Brief 1: In the remarks on the euro as an international currency, before which group and on what date did Greenspan speak?
Brief 2: According to the remarks on the euro as an international currency, why does a vehicle currency grow more acceptable as more transactions pass through it? Answer in one to three sentences.
Brief 3: Carry on the remarks on the euro as an international currency after their final sentence, in the same voice and line of argument.
** Source document follows **
Remarks by Chairman Alan Greenspan
The euro as an international currency
Before the Euro 50 Group Roundtable, Washington, D.C.
November 30, 2001
Today I would like to address some of the basic considerations that confront the euro in its emergence as a key international currency. I know I follow a number of contributions on this and related subjects and trust my comments will not overlap too much with what has already been said.
An international currency emerges because it is a solution to an economic problem. In a world of multiple currencies and multilateral trade, those engaged in cross-border transactions face a problem of coordinating purchases and sales of currencies. Because a sale of a given currency to a customer is unlikely to be matched by a nearly simultaneous purchase of the same currency from another customer, foreign exchange traders must make their customers wait or must hold costly inventories of currencies.
When the volume of transactions in a given currency is large, however, the waiting time between buy and sell orders for the currency will typically be shorter, and smaller stocks of the currency can be held. Thus, there are efficiency gains to channeling international transactions through a single currency, passing demands and supplies for other currencies through trades involving a so-called vehicle. In addition, as more and more transactions work through the vehicle currency, the currency becomes increasingly acceptable in international transactions because bid-ask spreads narrow and liquidity increases.
** End of Source document **
** Provided material follows **
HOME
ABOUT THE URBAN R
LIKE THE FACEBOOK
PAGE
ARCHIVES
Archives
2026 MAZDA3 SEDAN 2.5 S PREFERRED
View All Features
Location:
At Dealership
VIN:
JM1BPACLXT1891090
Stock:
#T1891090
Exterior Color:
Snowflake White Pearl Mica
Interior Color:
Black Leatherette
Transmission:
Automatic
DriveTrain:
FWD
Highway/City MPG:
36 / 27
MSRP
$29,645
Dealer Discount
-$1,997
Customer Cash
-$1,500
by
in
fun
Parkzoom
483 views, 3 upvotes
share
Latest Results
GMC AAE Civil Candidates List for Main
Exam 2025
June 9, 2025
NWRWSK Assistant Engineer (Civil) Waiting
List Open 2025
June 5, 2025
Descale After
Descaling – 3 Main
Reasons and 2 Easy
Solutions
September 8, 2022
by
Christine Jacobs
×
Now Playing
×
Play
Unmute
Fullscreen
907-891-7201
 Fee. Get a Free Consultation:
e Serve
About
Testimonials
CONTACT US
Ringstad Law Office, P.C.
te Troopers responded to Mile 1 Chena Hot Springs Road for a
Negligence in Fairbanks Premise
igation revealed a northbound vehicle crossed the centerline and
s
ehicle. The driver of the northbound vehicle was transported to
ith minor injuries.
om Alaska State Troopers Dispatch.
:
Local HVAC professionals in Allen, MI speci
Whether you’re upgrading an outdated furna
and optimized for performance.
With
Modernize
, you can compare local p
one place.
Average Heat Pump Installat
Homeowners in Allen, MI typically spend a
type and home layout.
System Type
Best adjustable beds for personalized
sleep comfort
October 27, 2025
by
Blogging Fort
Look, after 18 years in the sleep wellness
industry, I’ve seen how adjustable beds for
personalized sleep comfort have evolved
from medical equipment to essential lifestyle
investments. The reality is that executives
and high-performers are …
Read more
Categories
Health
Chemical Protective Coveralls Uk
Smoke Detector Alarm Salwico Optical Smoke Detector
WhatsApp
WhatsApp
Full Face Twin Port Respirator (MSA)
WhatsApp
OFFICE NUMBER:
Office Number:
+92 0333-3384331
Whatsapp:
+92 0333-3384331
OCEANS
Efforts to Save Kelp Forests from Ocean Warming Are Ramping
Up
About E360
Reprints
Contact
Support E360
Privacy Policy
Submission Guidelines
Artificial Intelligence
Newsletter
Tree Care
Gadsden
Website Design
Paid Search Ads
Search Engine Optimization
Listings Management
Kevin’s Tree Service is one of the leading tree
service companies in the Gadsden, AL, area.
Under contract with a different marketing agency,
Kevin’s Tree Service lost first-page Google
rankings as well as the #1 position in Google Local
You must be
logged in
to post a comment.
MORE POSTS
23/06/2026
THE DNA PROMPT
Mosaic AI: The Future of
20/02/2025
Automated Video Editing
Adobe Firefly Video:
** End of Provided material **
Answer section 1: He spoke before the Euro 50 Group Roundtable in Washington, D.C., on November 30, 2001.

Answer section 2: As more transactions work through the vehicle currency, bid-ask spreads narrow and liquidity increases. That makes the currency increasingly acceptable in international transactions.

Answer section 3:
Because the attractiveness of any vehicle currency grows as its liquidity increases, an international currency has a tendency to become a natural monopoly.
If the underlying demand for one of two competing vehicle currencies falters for a reason not clearly perceived to be transitory, and its bid-ask spreads, accordingly, increase relative to its competition, demand will shift to that competitor. But that shift, in turn, will widen the bid-ask spread of the faltering competitor still more, inducing a further shift of transactions to the alternative currency. This process ends with the demise of the weaker currency as a competing vehicle and the stronger of the two becoming the sole surviving vehicle.
However, even when an emerging international currency is displacing another, the transition can be drawn out, resulting in two vehicle currencies existing side by side for a protracted period. Between the two world wars, for example, sterling and the dollar were both active as international currencies. This period, of course, was clearly transitional, and the dollar subsequently became dominant.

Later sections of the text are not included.